The Hong Kong-based investment group expects the American economy to contract in the second and third quarter of next year, entering into a “technical recession”, but a United States slowdown will not have the same effect it has had on emerging markets in the past.

“What the trade war did was it brought forward the export hits and the export hits have been quite pronounced … it’s taught us that actually these [emerging market] economies are a lot more about the domestic growth environment than they are about the external sector,” Mowat said. “Our view on the trade war is that this trade truce continues. The tariffs have gone up. The impact has been felt and it’s been more pronounced than you would normally see with a US slowdown. That’s why I think [a US slowdown] becomes much less of a negative driver.”

The US and China have been embroiled in a trade war for nearly 18 months, with US President Donald Trump putting tariffs on hundreds of billions of dollars of Chinese-made goods as he tries to change decades of industrial and trade policy by Beijing.

Trump announced the world’s two biggest economies had reached a “substantial phase one deal” in October, but no agreement has been signed as disagreements remain over issues ranging from rescinding tariffs to agricultural purchases by China. A new round of US tariffs is set to go into place on December 15, but The Wall Street Journal reported on Tuesday that those tariffs could be delayed.

The US economy is expected to grow at a 1 per cent rate in 2020, according to CLSA, a more bearish call than many research firms and banks. The US slowdown could prompt as many as four rate cuts by the US Federal Reserve next year, according to CLSA.

V word rears its head in 2020 as trade war roils global investments

The Fed held interest rates steady on Wednesday, but signalled it would be willing to cut interest rates if necessary.

ENTRIES SHOWN »
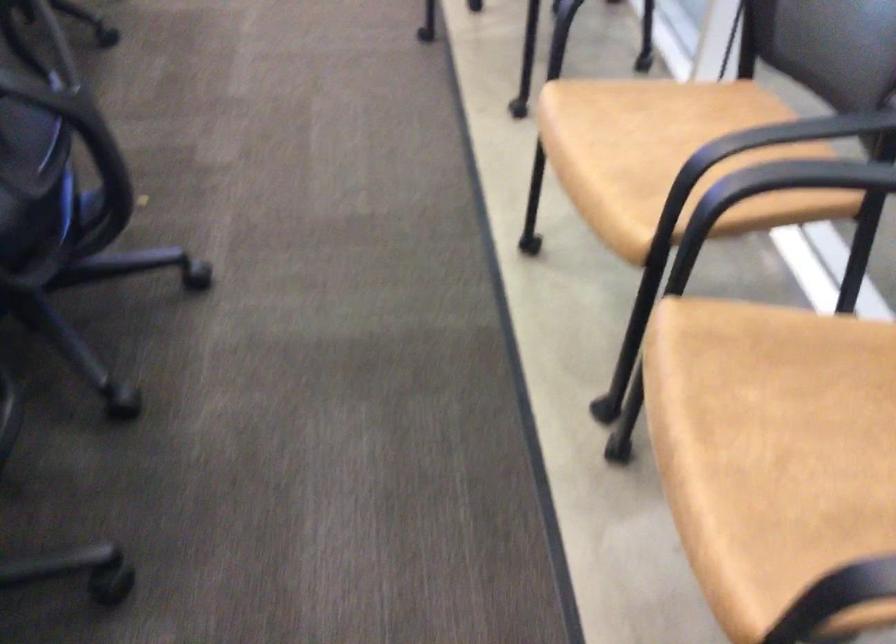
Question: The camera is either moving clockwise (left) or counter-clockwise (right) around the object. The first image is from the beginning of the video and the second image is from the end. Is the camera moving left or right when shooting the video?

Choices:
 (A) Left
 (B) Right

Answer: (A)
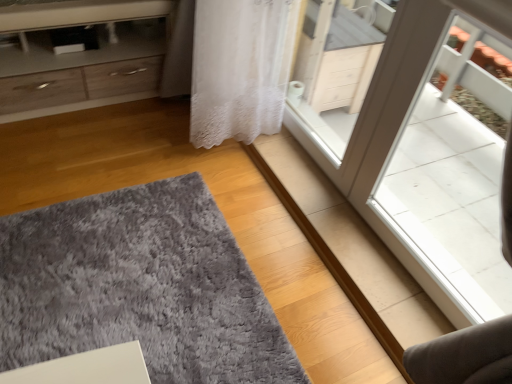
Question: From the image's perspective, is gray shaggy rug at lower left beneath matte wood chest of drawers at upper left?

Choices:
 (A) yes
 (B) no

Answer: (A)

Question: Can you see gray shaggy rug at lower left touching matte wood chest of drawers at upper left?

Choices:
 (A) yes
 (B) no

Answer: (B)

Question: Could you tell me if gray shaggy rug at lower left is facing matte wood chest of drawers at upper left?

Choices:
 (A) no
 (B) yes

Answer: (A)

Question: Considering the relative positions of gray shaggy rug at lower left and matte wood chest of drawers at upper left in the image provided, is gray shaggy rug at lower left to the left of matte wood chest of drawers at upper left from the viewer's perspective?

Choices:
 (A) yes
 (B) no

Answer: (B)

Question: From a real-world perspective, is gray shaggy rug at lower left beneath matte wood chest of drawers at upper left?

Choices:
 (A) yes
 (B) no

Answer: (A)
--
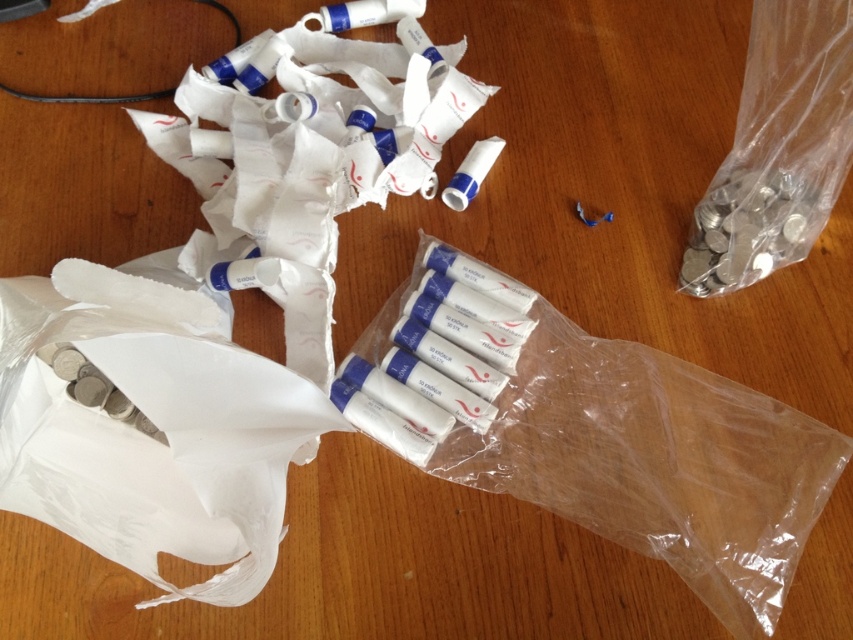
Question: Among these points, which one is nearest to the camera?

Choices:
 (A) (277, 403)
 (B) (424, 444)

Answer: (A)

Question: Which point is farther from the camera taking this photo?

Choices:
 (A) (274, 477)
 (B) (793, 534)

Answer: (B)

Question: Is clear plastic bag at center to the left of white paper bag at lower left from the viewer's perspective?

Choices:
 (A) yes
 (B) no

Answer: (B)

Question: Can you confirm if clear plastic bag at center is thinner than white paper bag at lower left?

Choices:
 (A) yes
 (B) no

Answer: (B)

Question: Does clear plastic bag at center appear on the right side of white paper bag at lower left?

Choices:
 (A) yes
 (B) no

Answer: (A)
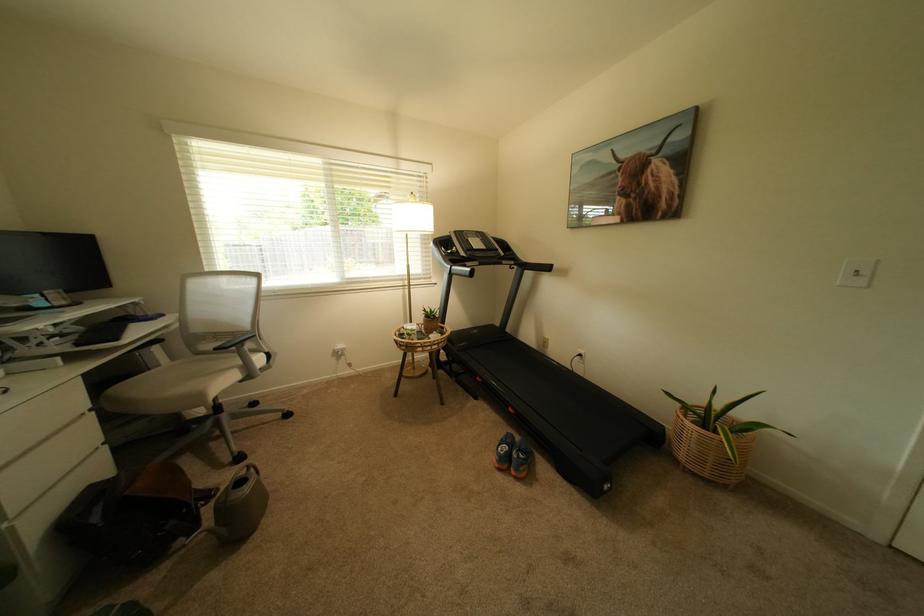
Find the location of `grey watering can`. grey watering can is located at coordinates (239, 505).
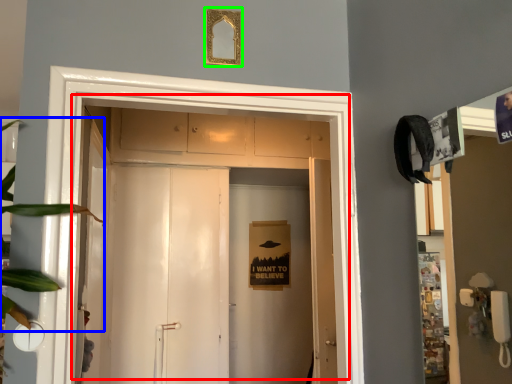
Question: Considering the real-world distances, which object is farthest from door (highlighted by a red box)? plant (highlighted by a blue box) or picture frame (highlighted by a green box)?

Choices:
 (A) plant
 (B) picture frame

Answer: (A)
---
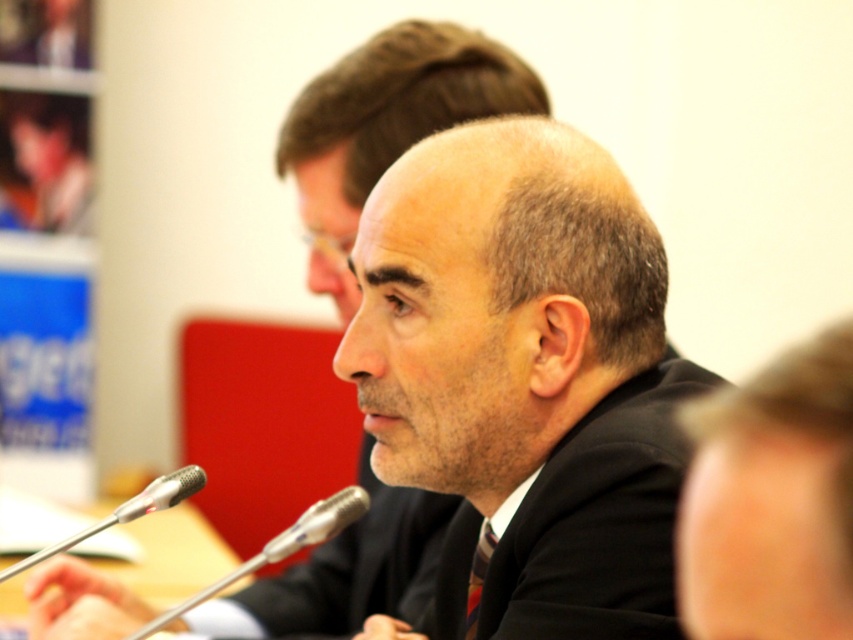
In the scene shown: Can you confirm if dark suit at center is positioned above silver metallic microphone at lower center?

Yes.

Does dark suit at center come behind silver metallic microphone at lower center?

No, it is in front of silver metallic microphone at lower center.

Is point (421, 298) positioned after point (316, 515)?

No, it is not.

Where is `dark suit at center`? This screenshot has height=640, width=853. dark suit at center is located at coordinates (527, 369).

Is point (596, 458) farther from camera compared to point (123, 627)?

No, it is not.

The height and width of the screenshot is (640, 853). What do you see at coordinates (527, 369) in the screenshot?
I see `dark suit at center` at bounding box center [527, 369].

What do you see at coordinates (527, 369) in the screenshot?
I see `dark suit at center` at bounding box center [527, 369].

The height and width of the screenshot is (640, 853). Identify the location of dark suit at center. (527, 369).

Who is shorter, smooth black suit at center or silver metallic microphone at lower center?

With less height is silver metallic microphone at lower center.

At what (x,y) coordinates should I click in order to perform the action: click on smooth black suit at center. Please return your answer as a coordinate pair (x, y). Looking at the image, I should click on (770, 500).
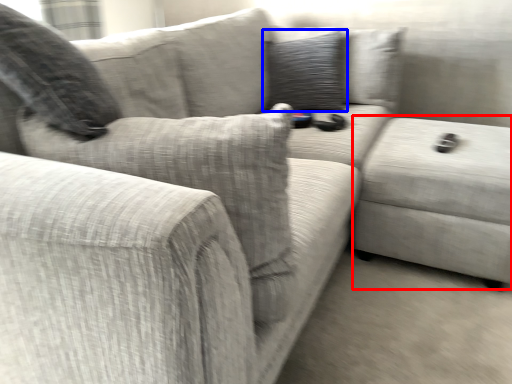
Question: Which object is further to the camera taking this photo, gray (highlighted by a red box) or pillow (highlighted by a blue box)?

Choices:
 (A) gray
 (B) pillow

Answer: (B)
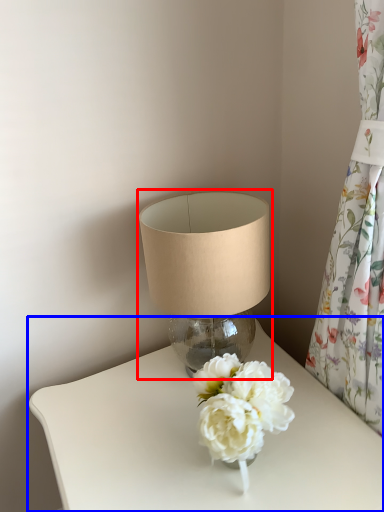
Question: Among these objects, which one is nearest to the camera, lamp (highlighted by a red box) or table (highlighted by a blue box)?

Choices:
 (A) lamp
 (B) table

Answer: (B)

WHAT YOU WILL DO » Reproduce, word for word, the portion of the trade war article starting at "The US and China" and ending at "according to CLSA.".

SOLUTION TO THIS PROBLEM »
The US and China have been embroiled in a trade war for nearly 18 months, with US President Donald Trump putting tariffs on hundreds of billions of dollars of Chinese-made goods as he tries to change decades of industrial and trade policy by Beijing.

Trump announced the world’s two biggest economies had reached a “substantial phase one deal” in October, but no agreement has been signed as disagreements remain over issues ranging from rescinding tariffs to agricultural purchases by China. A new round of US tariffs is set to go into place on December 15, but The Wall Street Journal reported on Tuesday that those tariffs could be delayed.

The US economy is expected to grow at a 1 per cent rate in 2020, according to CLSA, a more bearish call than many research firms and banks. The US slowdown could prompt as many as four rate cuts by the US Federal Reserve next year, according to CLSA.